Well at least their actually working, even if slowly. There is one 5mi. Section of highway my house that has been a 45mph construction zone for the past 7 YEARS and shows few signs of progress!
Construction zones make me appreciate the German work ethic wherein the workers take great pride in their work no matter how unskilled. In America, it's as though the construction workers see how little work they can get away with.
Fox, it's Pennsylvania. You know we have some of the worst roads in the entire nation. It's easy to tell when you've crossed the line into another state...the car suddenly rides smooth and quiet.
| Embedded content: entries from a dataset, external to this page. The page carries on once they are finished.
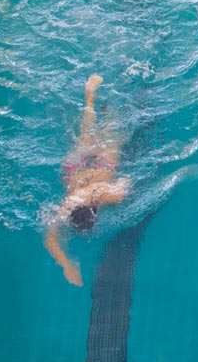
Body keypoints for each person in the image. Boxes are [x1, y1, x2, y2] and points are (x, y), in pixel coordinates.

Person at [45, 74, 133, 285]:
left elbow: (126, 181)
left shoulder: (104, 195)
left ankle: (107, 104)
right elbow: (50, 241)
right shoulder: (67, 207)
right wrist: (66, 266)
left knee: (113, 132)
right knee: (87, 136)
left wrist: (68, 267)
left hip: (103, 167)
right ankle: (90, 99)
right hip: (73, 170)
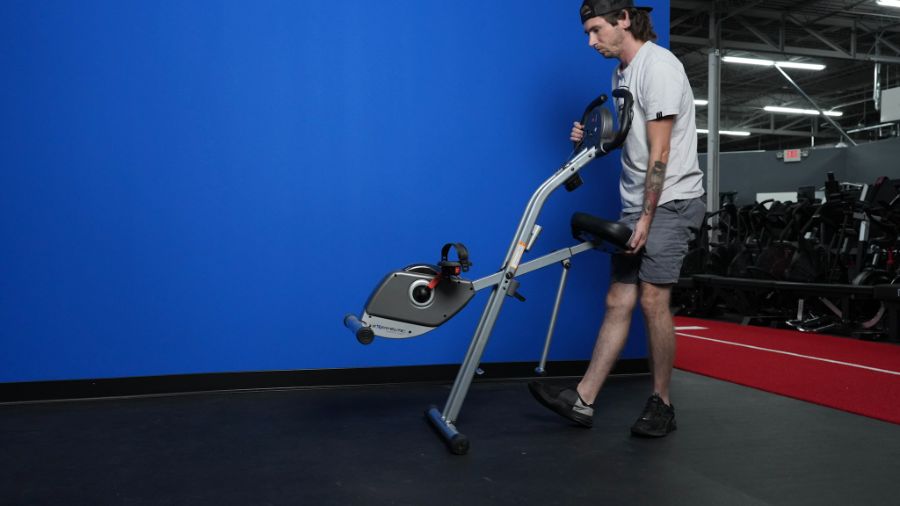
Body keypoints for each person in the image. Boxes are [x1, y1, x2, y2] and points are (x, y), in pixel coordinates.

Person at [529, 0, 706, 437]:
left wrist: (646, 218)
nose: (591, 42)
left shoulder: (659, 67)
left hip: (670, 200)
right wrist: (592, 134)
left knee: (651, 300)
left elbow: (661, 152)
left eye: (595, 30)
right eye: (587, 33)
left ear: (624, 20)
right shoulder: (621, 74)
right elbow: (635, 139)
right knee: (617, 300)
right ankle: (584, 399)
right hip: (637, 203)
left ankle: (661, 404)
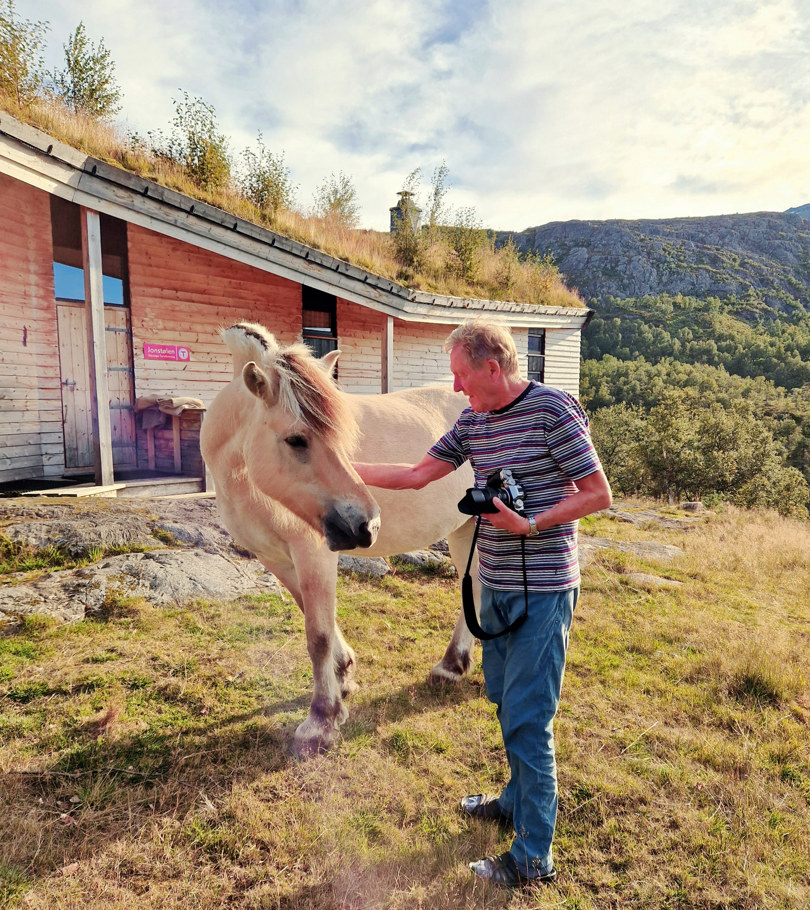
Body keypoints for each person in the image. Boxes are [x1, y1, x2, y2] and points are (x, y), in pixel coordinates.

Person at [354, 318, 612, 888]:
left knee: (529, 718)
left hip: (544, 589)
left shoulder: (555, 412)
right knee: (502, 698)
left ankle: (533, 857)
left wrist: (532, 523)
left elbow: (598, 493)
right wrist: (342, 470)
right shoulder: (473, 420)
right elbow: (419, 474)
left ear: (491, 368)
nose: (454, 389)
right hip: (492, 584)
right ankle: (515, 800)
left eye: (460, 375)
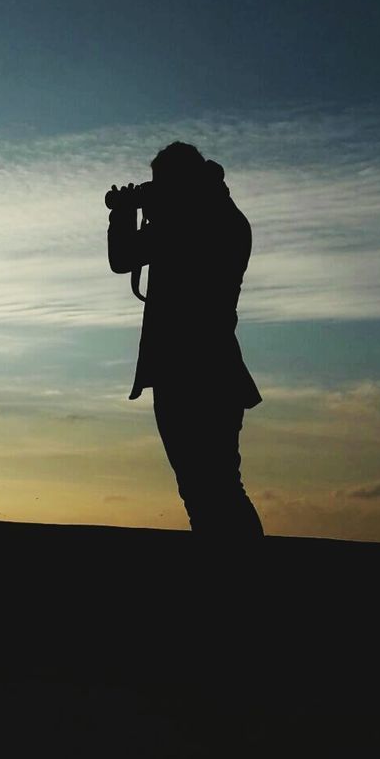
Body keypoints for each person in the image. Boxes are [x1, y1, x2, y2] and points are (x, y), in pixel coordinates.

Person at [107, 141, 264, 538]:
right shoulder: (223, 216)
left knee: (214, 490)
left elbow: (123, 257)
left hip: (193, 372)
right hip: (209, 370)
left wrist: (125, 216)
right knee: (208, 489)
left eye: (163, 184)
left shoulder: (197, 220)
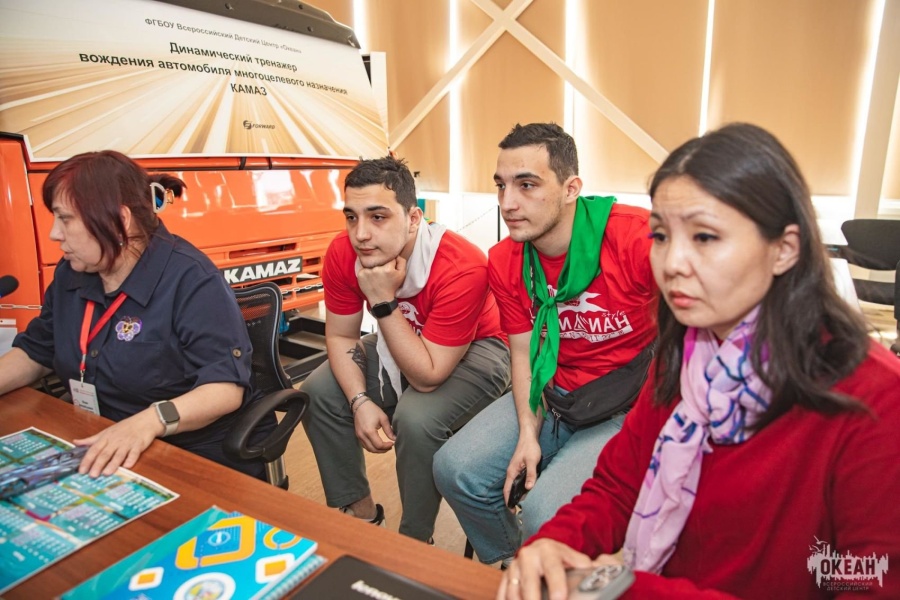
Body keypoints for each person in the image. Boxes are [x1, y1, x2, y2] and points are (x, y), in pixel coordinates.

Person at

I've noticed it also matters on the subcontractor that wins the job. If I see our local guys (McMinn's) doing the paving, I know it'll be VIR smooth. If it's some company I've never heard of, time to install the rally car suspension.
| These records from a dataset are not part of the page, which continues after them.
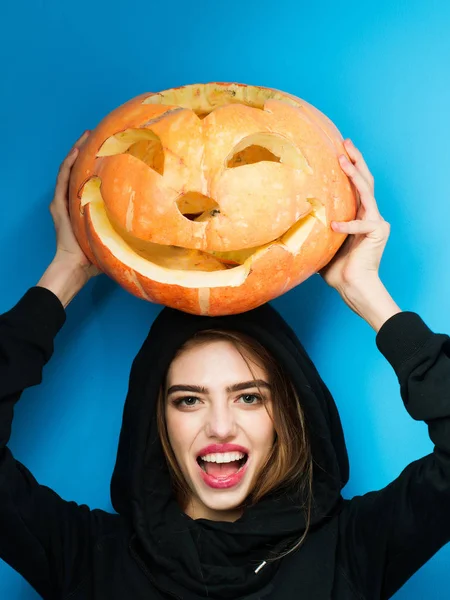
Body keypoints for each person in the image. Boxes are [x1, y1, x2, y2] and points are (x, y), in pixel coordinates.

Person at [1, 131, 449, 600]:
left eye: (249, 396)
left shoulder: (355, 547)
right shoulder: (83, 554)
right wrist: (66, 272)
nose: (220, 427)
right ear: (156, 418)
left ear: (288, 413)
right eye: (189, 399)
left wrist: (366, 292)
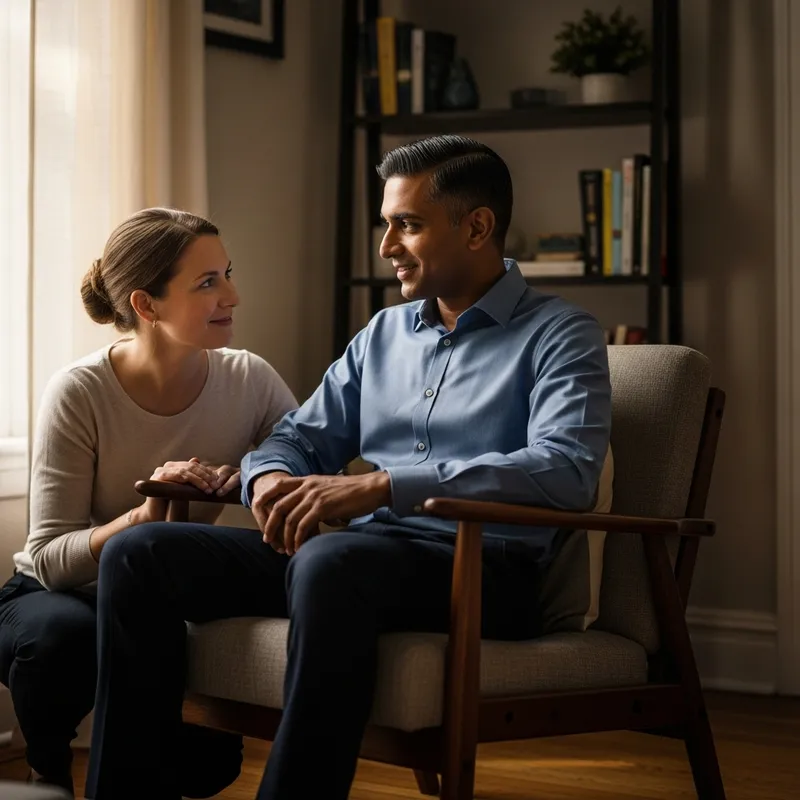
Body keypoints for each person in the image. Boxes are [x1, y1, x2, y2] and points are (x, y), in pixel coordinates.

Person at [84, 135, 612, 800]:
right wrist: (271, 478)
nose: (387, 246)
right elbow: (294, 438)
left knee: (329, 562)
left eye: (408, 225)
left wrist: (385, 486)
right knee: (139, 553)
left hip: (484, 575)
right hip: (356, 561)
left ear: (478, 227)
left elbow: (566, 470)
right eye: (386, 224)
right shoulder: (383, 336)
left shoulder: (561, 335)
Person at [0, 208, 298, 797]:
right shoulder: (80, 390)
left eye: (227, 273)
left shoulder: (250, 379)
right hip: (58, 595)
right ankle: (48, 771)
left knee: (208, 769)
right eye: (207, 282)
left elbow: (314, 476)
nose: (232, 295)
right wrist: (142, 518)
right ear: (147, 304)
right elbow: (51, 559)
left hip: (163, 595)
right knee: (61, 641)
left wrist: (245, 476)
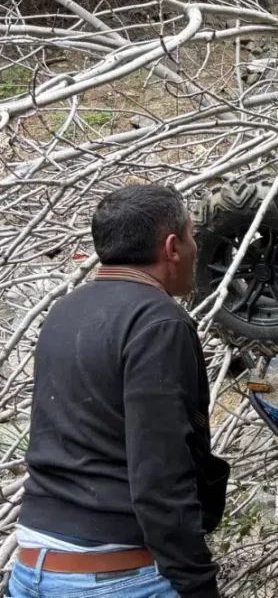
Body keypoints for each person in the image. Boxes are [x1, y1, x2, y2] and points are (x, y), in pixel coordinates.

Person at [11, 184, 230, 598]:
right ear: (172, 246)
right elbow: (161, 473)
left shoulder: (64, 312)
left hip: (32, 565)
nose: (196, 247)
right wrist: (197, 583)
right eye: (191, 235)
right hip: (113, 577)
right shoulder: (159, 322)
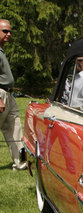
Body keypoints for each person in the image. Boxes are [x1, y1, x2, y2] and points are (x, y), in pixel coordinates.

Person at [0, 19, 25, 170]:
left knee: (15, 127)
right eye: (5, 31)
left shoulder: (1, 50)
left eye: (10, 31)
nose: (8, 34)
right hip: (0, 94)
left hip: (9, 95)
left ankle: (20, 162)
It's amazing to me how my dopey little Township guys can replace a drainage pipe in only a day and have the pavement patch be a smooth transition, but it takes PennDOT two weeks and the resulting pavement joints are bone-jarringly painful.
I hate living here except for the proximity to good motorcycle riding and race tracks. In my next life, I won't marry a woman who lives here and won't move.
Mmadness wrote:
Well at least their actually working, even if slowly. There is one 5mi. Section of highway my house that has been a 45mph construction zone for the past 7 YEARS and shows few signs of progress!
Construction zones make me appreciate the German work ethic wherein the workers take great pride in their work no matter how unskilled. In America, it's as though the construction workers see how little work they can get away with.
the workers probably take pride in what they do and want to do their best, but their bosses pinch pennies and tell them to cut corners to get the job done faster and assure more work in the future..
the technology and materials do exist to build smooth roads that will last a generation in even the harshest of climates- i know of a few heavily traveled roads here in MN that were built 20 years ago that are still very nice- but it costs more up front to do it and it would cost government contractors jobs in the long run, so it isn't done.
Anyone else seen these new automated pothole repair trucks. I swear I saw six guys just riding in one the other day and the truck does all the work
ncjay
Dork
7/5/14 7:28 a.m.
The concrete that was put down for a new section of five lane interstate is actually pretty smooth. Then, about 10 miles away, they've repaved a section of two lane interstate (asphalt) and it's bad enough my car feels like the wheel weights fell off both front tires. They did this on a section of road that was just fine to begin with. Some things I'll never understand.
There's a section of I-65 that is all concrete for about 10-12 miles near me. I swear those dicks made it concrete so they can dig it all up every two years for "repairs" that aren't any better than before.
ddavidv wrote:
Fox, it's Pennsylvania. You know we have some of the worst roads in the entire nation. It's easy to tell when you've crossed the line into another state...the car suddenly rides smooth and quiet.
I've always thought the worse part about pa roads are the way you guys do ramps, on or off. Bad enough in daylight, but at night, oy vey!
If they don't tear the roads up this Summer, they don't get any Fed money to tear the roads up next Summer. It's a viscous cycle, I tell ya.
We have a couple roads around here that are like that and they are hell on your suspension. I am kinda worried because they currently have the freeway between here and the pass over the mountain to the next major town all tore up and are supposed to be repaving it over the summer. That road wasn't actually all that bad to begin with.